:: TASK GOAL ::
Only a number is required: the count of lines in the material below that contain "grupo".
□ □ □
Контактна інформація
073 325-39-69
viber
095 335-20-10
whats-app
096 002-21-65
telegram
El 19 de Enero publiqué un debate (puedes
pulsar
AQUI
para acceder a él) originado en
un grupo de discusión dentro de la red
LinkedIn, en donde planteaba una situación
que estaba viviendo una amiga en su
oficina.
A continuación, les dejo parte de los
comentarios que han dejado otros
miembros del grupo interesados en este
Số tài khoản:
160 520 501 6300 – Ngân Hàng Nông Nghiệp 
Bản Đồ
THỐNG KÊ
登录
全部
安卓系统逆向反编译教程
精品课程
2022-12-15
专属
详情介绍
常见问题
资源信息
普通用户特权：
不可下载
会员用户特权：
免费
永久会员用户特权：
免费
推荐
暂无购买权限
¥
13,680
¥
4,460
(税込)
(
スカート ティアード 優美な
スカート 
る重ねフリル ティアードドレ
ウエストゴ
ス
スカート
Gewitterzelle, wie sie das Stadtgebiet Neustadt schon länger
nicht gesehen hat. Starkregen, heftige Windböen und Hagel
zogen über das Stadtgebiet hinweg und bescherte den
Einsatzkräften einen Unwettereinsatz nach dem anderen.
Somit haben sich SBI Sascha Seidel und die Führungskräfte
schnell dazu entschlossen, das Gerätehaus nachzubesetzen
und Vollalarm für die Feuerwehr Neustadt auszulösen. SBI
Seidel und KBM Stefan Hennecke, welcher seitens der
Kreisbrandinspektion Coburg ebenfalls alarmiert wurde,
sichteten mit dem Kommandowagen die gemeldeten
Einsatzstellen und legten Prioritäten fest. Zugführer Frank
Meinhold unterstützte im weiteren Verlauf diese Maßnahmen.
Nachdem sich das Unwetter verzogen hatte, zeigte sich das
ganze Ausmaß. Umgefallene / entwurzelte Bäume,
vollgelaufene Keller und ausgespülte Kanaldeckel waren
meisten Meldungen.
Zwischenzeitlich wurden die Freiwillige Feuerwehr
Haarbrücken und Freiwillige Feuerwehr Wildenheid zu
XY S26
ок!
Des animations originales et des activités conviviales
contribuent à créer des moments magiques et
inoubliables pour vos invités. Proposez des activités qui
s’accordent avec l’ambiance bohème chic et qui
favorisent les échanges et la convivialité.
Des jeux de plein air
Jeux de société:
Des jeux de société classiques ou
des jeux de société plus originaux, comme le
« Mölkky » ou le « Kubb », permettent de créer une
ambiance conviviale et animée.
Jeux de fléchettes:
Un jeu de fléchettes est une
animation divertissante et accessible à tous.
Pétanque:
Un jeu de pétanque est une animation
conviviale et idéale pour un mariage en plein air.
□ □ □
:: RESPONSE BOX ::
2